The act of Lithuanian independence, which became a model for other Soviet republics, met with strong opposition from the USSR. Gorbachev declared it unlawful and demanded its revocation. That demand was rejected by Lithuania. On 22 March Gorbachev issued a decree on ”Additional measures to ensure the rights of Soviet citizens, and to protect the sovereignty of the Soviet Union on the territory of the Lithuanian Socialist Soviet Republic” which ordered that the Lithuanians be deprived of their weapons. Negotiations undertaken by Lithuania with the Soviet authorties failed to bring any results. Tension was rising. Because Lithuania did not comply with the Soviet ultimatum, from April, Moscow imposed an economic block on it, cutting the country off from supplies of crude oil and limiting the supplies of gas and other raw materials, hoping that in such a difficult economic situation, the society would turn against the new government. Problems with supplies occurred. Moscow also tried to intimidate Lithuanians with military manoeuvres and the occupation of public buildings by its army. In order to create conditions for negotiations and put an end to the blockade, in June, the Supreme Council adopted a moratorium on the act of 11 March under the influence of Western countries. In July, the blockade was terminated.
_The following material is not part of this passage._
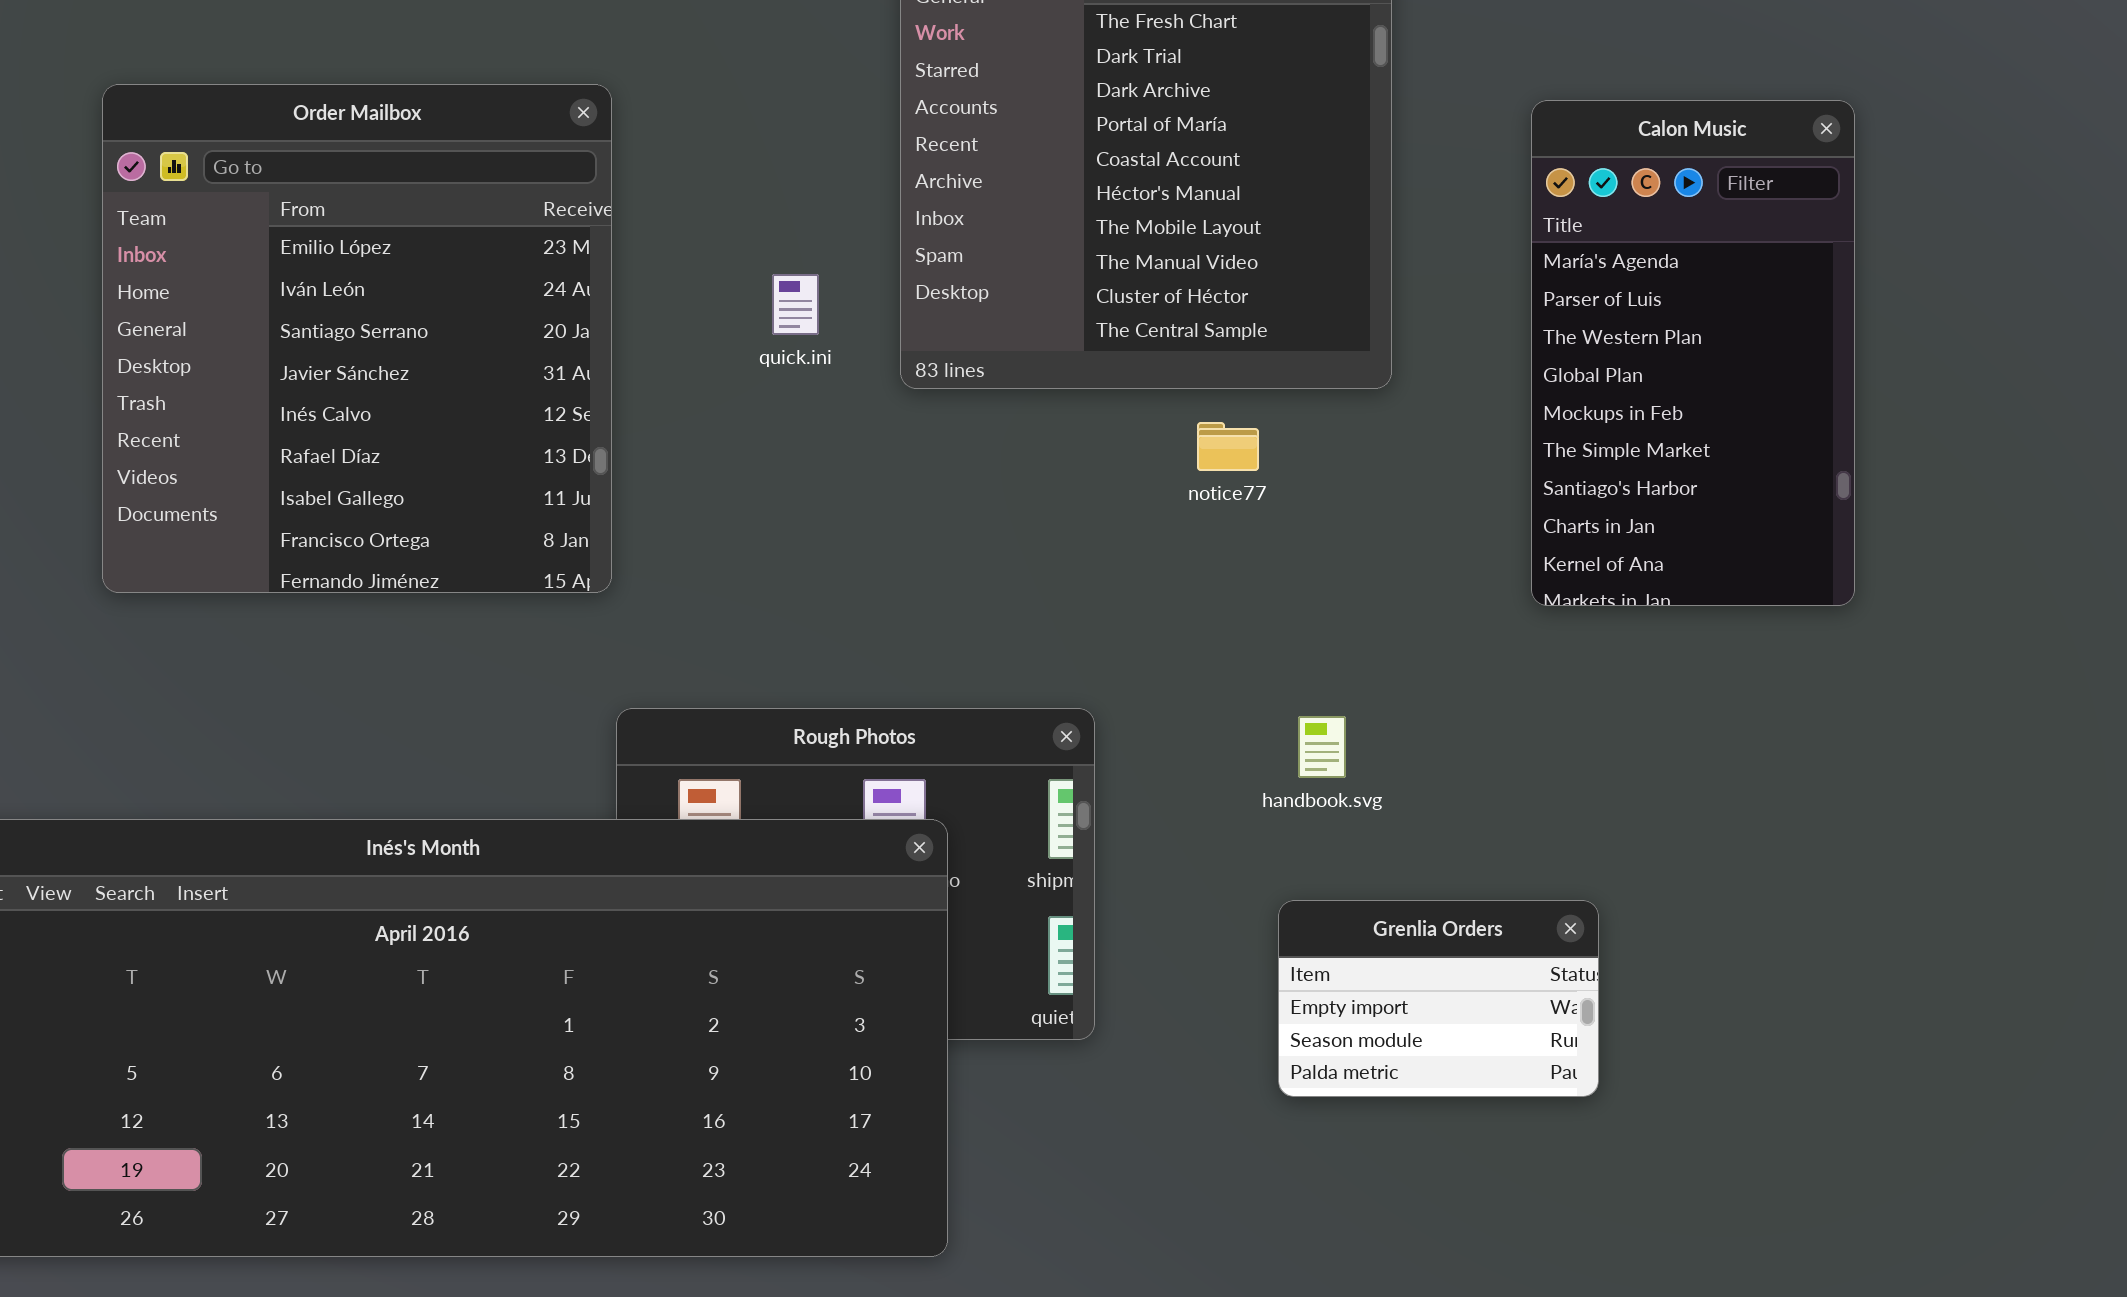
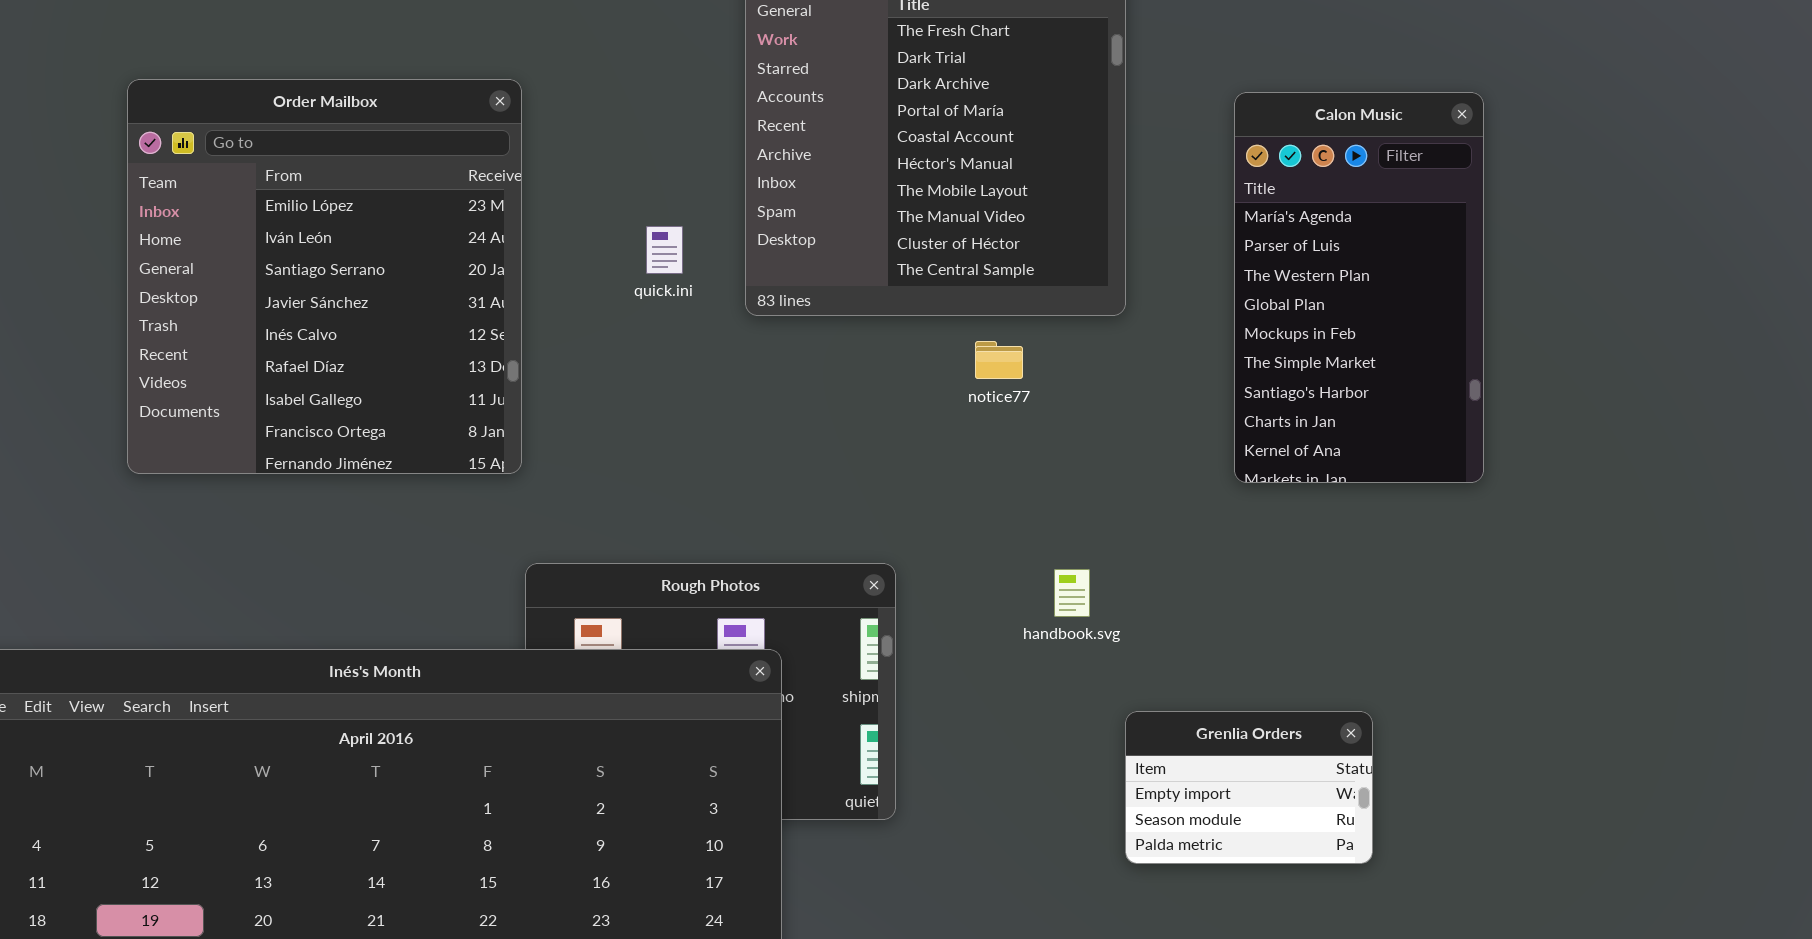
Grenlia Orders: [1278,900,1599,1097] -> [1125,711,1373,864], moved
On 19 September, the Lithuanian authorities announced their protest against Soviet attempts at destabilising the situation in the country. In November they issued a statement on the right to refuse service in the army of a foreign country, which caused Lithuanians to leave the ranks of the Soviet army. In 1990, Lithuania vigorously tried to become more active in the international arena and develop contacts with other Baltic republics. Lithuanian information offices were established in western countries, which later became diplomatic representations. The first one was established in October in Oslo. On 12 May in Tallin, representatives of Lithuania, Latvia and Estonia resumed the activity of the Council of the Baltic States Council, established under the agreement of 12 September 1934, and pledged to support each other in the process of regaining independence. The first meeting of the council was held in Jūrmala in Latvia on 6 June, where it was decided that a joint strategy must be adopted in the negotiations with the Soviet Union. At a subsequent meeting in July, the republics gained support for their aspirations from Boris Yeltsin, who announced the initiation of bilateral talks. As a result of this, in the middle of 1990, Lithuania concluded an economic cooperation agreement with Russia for the following year.


Meanwhile Gorbachev still refused to recognise the independence aspirations of the republics and sought to preserve the integrity of the USSR’s territory. To this end, he advocated the conclusion of a new Union treaty. On 24 December, he announced a state-wide referendum on the issue, to which the Baltic republics, despite pressure, did not agree. Lithuania refused to send delegates to the Congress of People's Deputies of the Soviet Union held in December. Negotiations conducted with the Soviet authorities until the end of 1990 did not bring any results and were suspended in December. Also in December, Soviet military patrols appeared on the streets of Lithuanian cities and asked passers-by to produce ID documents. The pretext for this was an attempt at overcoming the Lithuanian boycott of conscription to the army. The Soviet propaganda presented Lithuania as a country totally overwhelmed by crisis. The attempts at intimidation turned out to be ineffective. On 28 December, the Lithuanian Supreme Council lifted the moratorium that suspended the act of independence. On 11 January 1991, the Soviet intervention in Lithuania began and bloodshed ensued. In the end, however, it was a complete failure. Lithuania defended its independence.